Dans ce même Québec des années 1970, mais avec un tout autre langage visuel, la pratique de Sorel Cohen émerge. L’artiste se consacre principalement à l’art du portrait, explorant à la fois son rôle devant et derrière la caméra. La plupart de son œuvre s’articule autour de représentations d’elle-même et de thématiques féministes. Assez tôt dans sa pratique, elle commence à fusionner photographie et performance, une approche novatrice pour l’époque, qui lui permet de se faire rapidement connaître. Elle utilise fréquemment la performance en combinaison avec une faible vitesse d’obturation, créant ainsi un effet de flou. Ses images suggèrent l’écoulement du temps et la répétition des actions du quotidien et sa série de 1977, Le rite matinal, en est un bon exemple (fig. 5). Bien que ses œuvres soient ancrées dans ses expériences personnelles, elles ouvrent également la voie à une interprétation plus large, leur conférant une portée presque universelle. Par cette fusion entre photographie et performance, Sorel Cohen contribue à réinventer le langage visuel de son époque, tout en réaffirmant la place des femmes dans l’histoire de la photographie.
La photographie a évolué de manière significative en 150 ans, passant d’une simple technique à une discipline artistique pleinement reconnue dont l’accessibilité fut croissante et la présence dans les mass medias, fortement soutenue. À chaque étape de cette évolution, les femmes ont joué un rôle essentiel, contribuant activement à transformer la pratique de la photographie. Elles ont su créer des espaces créatifs distincts de ceux dominés par les hommes, développant de nouveaux langages visuels et des techniques innovantes.
Si l’histoire de l’art accorde aujourd’hui une place toujours plus grande aux voix féminines, il est crucial de reconnaître que l’apport des femmes à la photographie précède le XXe siècle. Qu’il s’agisse d’intimité, de reportage, de photographie sociale ou plasticienne, ces artistes ont toujours été des participantes actives et engagées de leur époque. Leur œuvre, qu’elle s’ancre dans l’intime ou s’inscrive dans un cadre plus large, offre une lecture alternative et complexe de la société. En valorisant et en contextualisant les trajectoires de ces femmes , nous pouvons pleinement apprécier l’ampleur de leur influence et célébrer la richesse du champ photographique qu’elles ont contribué à façonner.

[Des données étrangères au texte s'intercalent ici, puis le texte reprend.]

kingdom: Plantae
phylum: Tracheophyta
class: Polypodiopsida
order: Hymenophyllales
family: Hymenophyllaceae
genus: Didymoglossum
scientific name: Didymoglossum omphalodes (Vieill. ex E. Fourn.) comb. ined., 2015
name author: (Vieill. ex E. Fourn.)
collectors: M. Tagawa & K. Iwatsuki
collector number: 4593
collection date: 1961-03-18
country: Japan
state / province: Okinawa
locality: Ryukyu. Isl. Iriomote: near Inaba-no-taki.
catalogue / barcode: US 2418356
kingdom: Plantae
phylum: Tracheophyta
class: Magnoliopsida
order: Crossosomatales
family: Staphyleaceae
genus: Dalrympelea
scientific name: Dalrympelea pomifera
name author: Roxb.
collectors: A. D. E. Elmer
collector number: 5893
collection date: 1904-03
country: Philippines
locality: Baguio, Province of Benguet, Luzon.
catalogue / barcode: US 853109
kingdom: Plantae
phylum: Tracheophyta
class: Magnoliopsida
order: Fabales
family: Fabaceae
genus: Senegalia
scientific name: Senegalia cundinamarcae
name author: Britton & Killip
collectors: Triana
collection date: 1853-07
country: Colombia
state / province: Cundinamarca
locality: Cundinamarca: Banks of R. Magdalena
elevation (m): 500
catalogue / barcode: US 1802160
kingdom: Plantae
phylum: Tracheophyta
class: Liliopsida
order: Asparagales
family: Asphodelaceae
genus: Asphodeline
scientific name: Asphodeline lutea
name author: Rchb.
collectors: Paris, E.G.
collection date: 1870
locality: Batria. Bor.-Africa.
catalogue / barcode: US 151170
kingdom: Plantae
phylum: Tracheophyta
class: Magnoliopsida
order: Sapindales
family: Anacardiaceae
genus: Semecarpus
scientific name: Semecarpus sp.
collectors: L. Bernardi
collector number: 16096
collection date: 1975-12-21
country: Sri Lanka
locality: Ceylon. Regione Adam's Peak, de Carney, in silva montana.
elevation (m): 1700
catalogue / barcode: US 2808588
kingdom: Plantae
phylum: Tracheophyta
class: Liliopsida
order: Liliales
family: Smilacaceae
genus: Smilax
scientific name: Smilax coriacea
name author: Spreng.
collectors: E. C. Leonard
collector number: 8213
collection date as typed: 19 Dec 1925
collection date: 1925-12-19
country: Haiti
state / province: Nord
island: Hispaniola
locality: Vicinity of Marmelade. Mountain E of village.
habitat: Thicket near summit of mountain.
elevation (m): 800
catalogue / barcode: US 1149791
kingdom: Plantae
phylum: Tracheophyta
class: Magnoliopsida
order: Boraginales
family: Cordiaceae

01 Discipline pseudo-scientifique fondée par F. J. Gall, qui relie chaque fonction mentale à une zone du cerveau et soutient que la forme même du crâne indique l’état des différentes facultés. Cette approche est très liée à la photographie, qui permet de cataloguer différentes physionomies et de leur attribuer telle ou telle caractéristique. Si cette pratique mènera à des théories erronées d’hypothétiques hiérarchie entre les populations, ouvrant la voie au racisme, elle permit aussi de développer des techniques anthropométriques utiles à la médecine légale.
02 Les Livernois, photographes. Musée du Québec et Québec Agenda, 1987.